Monday, March 14, 2005

The End of the Affair

A few years ago I saw a movie called The End of the Affair, and I remember that at that time I liked it. And, a couple weeks ago, my wonderful fiance indulged my love of books, some would call it an obsession, and took me to an enormous used book store in Manhattan, namely The Strand. The Strand boasts 18 miles of books, and, even after having been there for an hour and a half (I say we were only there for under an hour and he says we were there for two, so I'm compromising), I probably didn't even rummage through 1% of their books. Though I didn't really make my way through that many of their stacks--I'm giddy even remembering what it was like to be there--I still returned from Manhattan with scores of books, including Graham Greene's End of the Affair. As soon as I read the synopsis on the book's back cover I realized the movie had been adapted from Graham Greene's novel.

Every once in a while I come across a book that speaks to what it means to be human, a story that glimpses into the soul. Greene's novel is one of those pieces. The novel is almost autobiographical. It's like Greene wrestled with the darkest and brightest portions of his own nature, and this book resulted. If you like to mix your daily dose of philosophy and religion with fiction, then this book's it. The story captures one man's relationship with the God he wants to deny. It's just brilliant! It's way to fresh on the brain for me to write anything useful about it right now.

While I found certain stylistic aspects of it to be troubling, e.g., inconsistent transitions from chapter to chapter and portions of the ending too convenient, I loved this book. It' such a fine piece of fiction that it makes me wonder whether the author intended bumpy transitions in certain places, i.e., whether they have some sort of hidden meaning that I'm not getting.

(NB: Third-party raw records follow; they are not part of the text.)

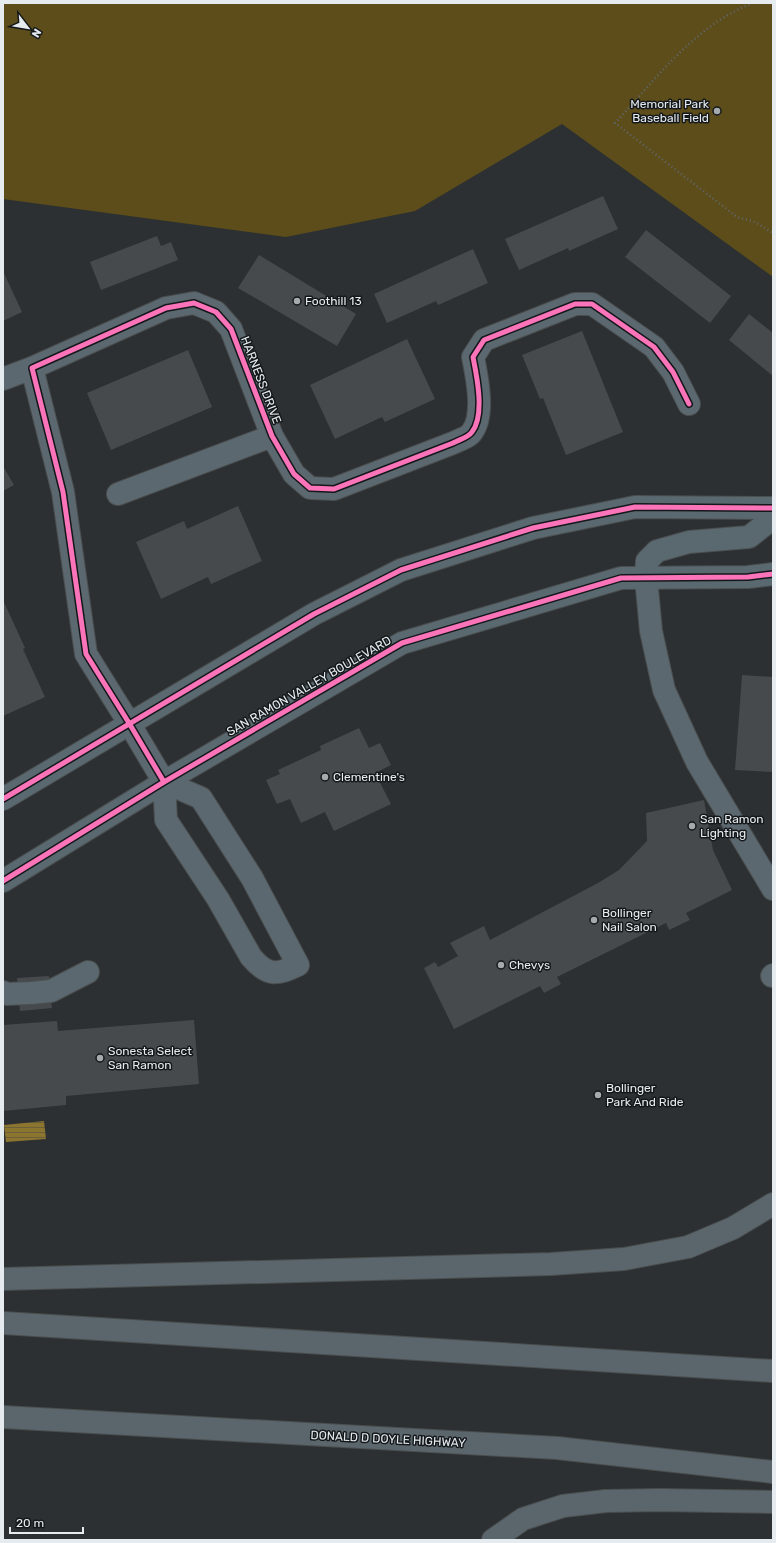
<svg xmlns="http://www.w3.org/2000/svg" width="776" height="1543" font-family="Rubik,sans-serif">
  <style>
    .green { fill: #5c4d1a }
    .water { fill: url(#water-rules) }
    .building { fill: #464a4c }
    .lines { fill: none; stroke-linecap: round; stroke-linejoin: round }
    .minor-casing { stroke: #4a4e4f; stroke-width: 24 }
    .major-casing { stroke: #4a4e4f; stroke-width: 24 }
    .highway-casing { stroke: #4a4e4f; stroke-width: 24 }
    .path { stroke: #61696e; stroke-width: 2.5; stroke-dasharray: 1 3; stroke-linecap: butt }
    .minor { stroke: #5c686f; stroke-width: 22 }
    .major { stroke: #5a6870; stroke-width: 22 }
    .highway { stroke: #5b666c; stroke-width: 22 }
    .cycleway-casing { stroke: #14181b; stroke-width: 8 }
    .cycleway { stroke: #fb73b8; stroke-width: 5 }
    .poi-dot { fill: #a4aaad; stroke: #14181b; stroke-width: 1.5 }
    .labels { text-anchor: middle; stroke-width: 3; stroke-linejoin: round; paint-order: stroke }
    .poi-label { font-size: 12px; fill: #e5ebef; stroke: #14181b; text-anchor: start }
    .street-label { font-size: 12px; fill: #e5ebef; stroke: #14181b }
  </style>
  <defs>
    <pattern id="water-rules" width="6" height="5" patternUnits="userSpaceOnUse"><rect width="6" height="5" fill="#8b752f"/><path d="M0 2.5h6" fill="none" stroke="#6c603a"/></pattern>
  </defs>
  <rect width="100%" height="100%" fill="#2c3032"/>
  <path class="green" d="M 3,3 L 773,3 L 773,277 L 562,124 L 415,211 L 286,237 L 3,199 Z"/>
  <path class="water" d="M 44,1121 L 46,1139 L 6,1142 L 4,1125 Z"/>
  <path class="building" d="M 603,196 L 618,229 L 569,251 L 568,248 L 519,270 L 505,239 Z
    M 646,230 L 731,296 L 710,323 L 625,257 Z
    M 157,236 L 161,246 L 171,242 L 178,260 L 101,290 L 90,262 Z
    M 473,249 L 488,283 L 438,305 L 436,301 L 387,323 L 374,294 Z
    M 259,255 L 356,314 L 337,346 L 238,288 Z
    M 3,271 L 22,312 L 3,321 Z
    M 749,314 L 773,333 L 773,376 L 729,340 Z
    M 582,331 L 623,432 L 566,455 L 543,398 L 540,399 L 522,355 Z
    M 407,339 L 435,399 L 385,422 L 382,417 L 335,439 L 310,385 Z
    M 188,350 L 212,407 L 111,450 L 87,393 Z
    M 3,466 L 14,485 L 3,491 Z
    M 238,506 L 262,561 L 211,584 L 208,577 L 161,599 L 136,542 L 184,521 L 187,529 Z
    M 3,600 L 25,648 L 23,649 L 45,697 L 3,716 Z
    M 742,675 L 773,677 L 773,772 L 735,770 Z
    M 359,728 L 369,748 L 380,743 L 391,765 L 375,773 L 391,804 L 334,831 L 325,812 L 301,823 L 290,799 L 277,804 L 266,780 L 280,774 L 278,770 L 321,750 L 320,746 Z
    M 704,800 L 713,850 L 732,890 L 686,913 L 690,920 L 669,930 L 666,923 L 557,977 L 561,984 L 544,993 L 540,986 L 454,1029 L 424,968 L 435,962 L 438,967 L 458,956 L 450,943 L 484,926 L 490,940 L 598,883 L 619,870 L 647,841 L 646,813 Z
    M 49,976 L 52,1008 L 20,1011 L 17,978 Z
    M 194,1020 L 199,1084 L 66,1096 L 66,1105 L 3,1111 L 3,1025 L 57,1021 L 58,1031 Z"/>
  <g class="lines">
    <defs>
      <path id="minor" d="M 3,379 L 32,368
        M 118,494 L 272,436
        M 646,578 L 651,631 L 664,690 L 697,762 L 773,889
        M 164,782 L 201,798 L 252,878 L 298,965 C 277,975 268,977 251,957 L 218,899 L 166,820 L 164,782 L 129,723 L 86,654 L 63,492 L 32,368 L 166,308 L 194,303 L 216,312 L 231,329 L 272,436 L 294,474 L 310,488 L 334,489 L 453,443 C 459,440 469,437 472,432 C 485,415 477,377 473,357 L 484,340 L 575,304 L 592,304 L 654,347 L 673,372 L 689,404
        M 772,976 L 773,975
        M 3,992 L 7,994 L 31,993 L 51,991 L 88,972"/>
      <path id="major" d="M 646,578 L 647,561 L 657,551 L 689,542 L 749,537 L 773,518
        M 3,799 L 314,614 L 401,570 L 533,528 L 635,507 L 773,508
        M 3,881 L 164,782 L 402,643 L 621,578 L 748,577 L 773,574"/>
      <path id="highway" d="M 3,1279 L 551,1264 L 624,1259 L 688,1247 L 733,1228 L 773,1204
        M 3,1323 L 773,1371
        M 3,1417 L 557,1448 L 773,1472
        M 493,1540 L 523,1519 L 563,1506 L 606,1501 L 659,1500 L 773,1502"/>
    </defs>
    <use href="#minor" class="minor-casing"/>
    <use href="#major" class="major-casing"/>
    <use href="#highway" class="highway-casing"/>
    <path class="path" d="M 753,3 C 695,25 656,79 615,123 L 737,217 L 755,222 L 773,233"/>
    <use href="#minor" class="minor"/>
    <use href="#major" class="major"/>
    <use href="#highway" class="highway"/>
    <defs>
      <path id="cycleway" d="M 164,782 L 129,723 L 86,654 L 63,492 L 32,368 L 166,308 L 194,303 L 216,312 L 231,329 L 272,436 L 294,474 L 310,488 L 334,489 L 453,443 C 459,440 469,437 472,432 C 485,415 477,377 473,357 L 484,340 L 575,304 L 592,304 L 654,347 L 673,372 L 689,404
        M 3,799 L 314,614 L 401,570 L 533,528 L 635,507 L 773,508
        M 3,881 L 164,782 L 402,643 L 621,578 L 748,577 L 773,574"/>
    </defs>
    <use href="#cycleway" class="cycleway-casing"/>
    <use href="#cycleway" class="cycleway"/>
  </g>
  <g class="poi-dot">
    <circle cx="717" cy="111" r="4"/>
    <circle cx="297" cy="301" r="4"/>
    <circle cx="325" cy="777" r="4"/>
    <circle cx="692" cy="826" r="4"/>
    <circle cx="594" cy="920" r="4"/>
    <circle cx="501" cy="965" r="4"/>
    <circle cx="100" cy="1058" r="4"/>
    <circle cx="598" cy="1095" r="4"/>
  </g>
  <g class="labels">
    <g class="poi-label">
      <text x="709" y="108" text-anchor="end">Memorial Park<tspan x="709" dy="14">Baseball Field</tspan></text>
      <text x="305" y="305">Foothill 13</text>
      <text x="333" y="781">Clementine's</text>
      <text x="700" y="823">San Ramon<tspan x="700" dy="14">Lighting</tspan></text>
      <text x="602" y="917">Bollinger<tspan x="602" dy="14">Nail Salon</tspan></text>
      <text x="509" y="969">Chevys</text>
      <text x="108" y="1055">Sonesta Select<tspan x="108" dy="14">San Ramon</tspan></text>
      <text x="606" y="1092">Bollinger<tspan x="606" dy="14">Park And Ride</tspan></text>
    </g>
    <g class="street-label">
      <text transform="translate(261 380) rotate(69)" y="4">HARNESS DRIVE</text>
      <text transform="translate(309 686) rotate(-30)" y="4">SAN RAMON VALLEY BOULEVARD</text>
      <text transform="translate(388 1439) rotate(3)" y="4">DONALD D DOYLE HIGHWAY</text>
    </g>
  </g>
  <rect width="776" height="1543" fill="none" stroke="#e5ebef" stroke-width="8"/>
  <g transform="translate(28 28) rotate(121)" stroke="#14181b" stroke-width="3" paint-order="stroke">
  <path d="M0-3L7 15L0 10L-7 15Z" fill="#e5ebef"/>
  <text y="-6" font-size="11" font-weight="bold" text-anchor="middle" fill="#e5ebef">N</text>
  </g>
  <path d="M10 1527v6h73v-6" fill="none" stroke="#e5ebef" stroke-width="2"/>
  <text x="16" y="1527" font-size="12" fill="#e5ebef" stroke="#14181b" stroke-width="3" paint-order="stroke">20 m</text>
</svg>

It really was a wonderful read. I don't want to say too much about the ending, but I'll say this: certain aspects of the ending weren't ambiguous enough. The book captured how futile it is to deny God's existence, because he wont deny your's. I think that the reader, the "believer," would have felt this at a personal level even more than he already does if certain aspects of the ending had been more ambiguous. The reader would have felt a push/pull between rational explanations and religious explanations if specific portions of the ending a more open explanation. Geez this is hard to explain without giving away the book. I'll stop here.

By the way, I've realized that I should have written about the Da Vinci Code as well as Angels and Demons. I still haven't read the Code, but I find everyone's buying into it's being historical silly. Angels and Demons wasn't a great book--it was a fun beach book--but society's response to it and/or other pieces of literature that incorporate some historical facts startles me. The reason it startles me: people think fiction is fact. Why? Why is there such a complete lack of common sense or basic knowledge of history that makes it possible for people to read something like the Code or see something like the Gangs of New York and think that they're seeing something that really happened? Don't be a duncical reader (that's what I tell myself when I read something that calls itself a documentary or says it's adapted from or based on history).

Firstly, one of the first few pages in Dan Brown's book is entilted "Facts." It states that essentially all the rituals, pieces of artwork, and so on have been meticulously researched and are true. In response, many have published responses to the novel, such as Breaking the Da Vinci Code and the myriad of other books listed by Faithfulreader.com. Though Faithfulreader.com takes issue with Brown's book because of it's open hostility to Catholicism and Christianity, I take issue with it's readers, not it's author. People? What's next? Why are you so willing to believe tripe? Why are people so willing to believe the worst about western civilization and religion? And, more importantly, why are people so ill informed? (On the upside, at least people are reading (they're just not thinking). Is that too mean?)

Now, some people have probably been spoonfed nonsense by iconoclastic teaching professionals that belong to an especially ill-informed school of idealogues; however, regardless of the malebolge that certain schools offer up as a "approved" education, don't we owe it to ourselves to seek out the truth? I'm sure there are a lot of good history books out there, but I would recommend Lies My Teacher Told Me: Everything Your American History Textbook Got Wrong as a great place to start. If anyone can think of any others, please let me know. I'm always looking for a good read.

Anyway, back to my wonderful pile of books. Eragon is just around the corner. I promise not to rant again for quite a while.